Additional Analysis Options
- --prefix allows customized prefix for output files.
- --maf specifies the minor allele frequency cutoff when doing gene-based or group-based burden tests. The default is maf<0.05.
- --longOutput allows users to output not only burden test results but also the single variant results (allele frequencies, effect sizes, and p-values) for the variants being grouped together.
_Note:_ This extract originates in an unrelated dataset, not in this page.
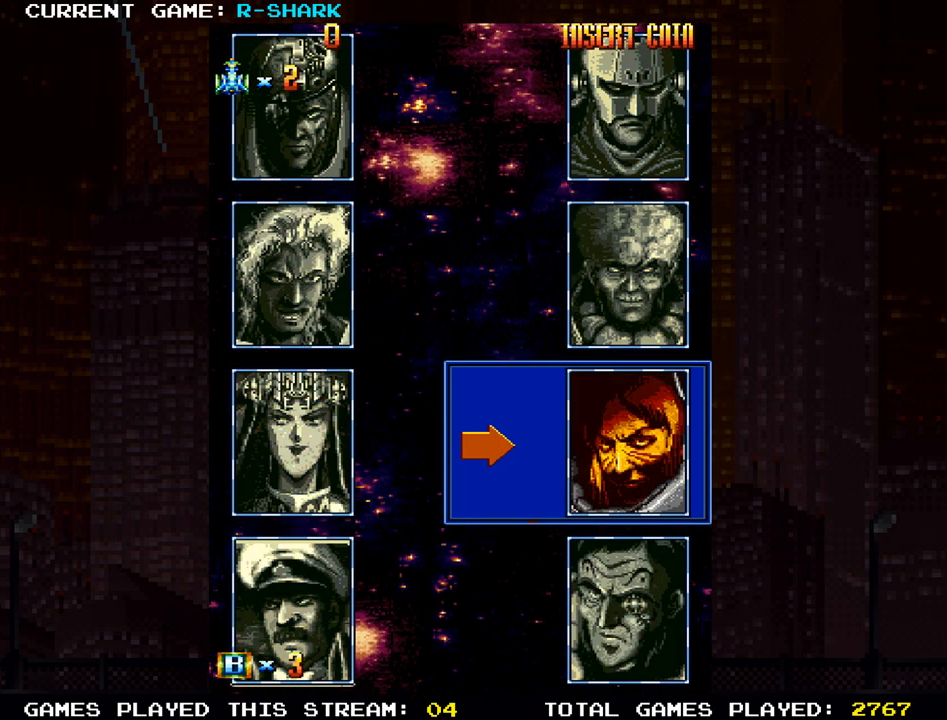
{"buttons": [], "left_stick": "center", "events": [[67, "left_stick", "left"], [183, "left_stick", "center"]]}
Please refer to the output files section for detailed explanation and examples.
- --tabulateHits works with --hitsCutoff together to generate reports for genes that have p-value less than specified cutoff from burden tests or SKAT. The default cutoff of p-value for genes to be reported is 1.0e-06, which can be specified by --hitsCutoff option. For more explanations and examples, please go to [Tabulated Top Hits].
Rare Metal needs the following as input:
List of Studies
- A file with the path and name of files containing summary statistics generated by raremetalworker should be specified.
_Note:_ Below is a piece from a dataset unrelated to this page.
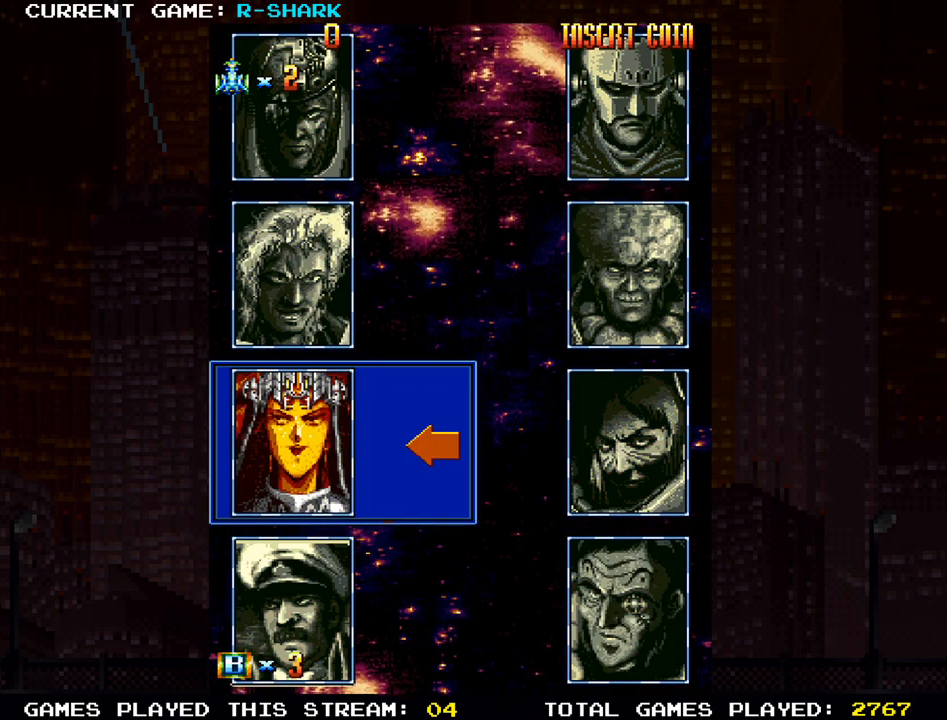
{"buttons": [], "left_stick": "center", "events": []}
- If no such file is provided, Rare Metal will stop and report FATAL ERROR.
- Please go to [example input for study names] for detailed explanation and examples.
Groups of Variants
To perform gene-based or group-based burden test, groups of variants need to be provided. There are two options to provide such information:
From Group File
- A group file contains the list of groups or genes with the variants to be included in your burden tests.
- Please refer to the instruction of --groupFile option for formats and examples.
From Annotated VCF File
- rareMETAL allows user to use annotated VCF file as input for grouping of variants, which is optional to input a group file as described above.
- rareMETAL also has the option of generating a VCF file according to the pooled information from individuals studies. Then user can use their favorite annotation tools to annotate the VCF file into the INFO field. Currently, rareMETAL only support limited formats of annotated VCF file.
- A more flexible way, which is also a recommended way, is to generate a group file from the customized annotated VCF file and use that as input to rareMETAL.
- For formats of annotated VCF that rareMETAL currently support, please refer to the following annotated VCF:
NOTE: if no grouping method is provided, then only single variant meta analysis will be performed.
Single Variant Meta Analysis Output
- Single variant meta analysis output has the following components: header and results.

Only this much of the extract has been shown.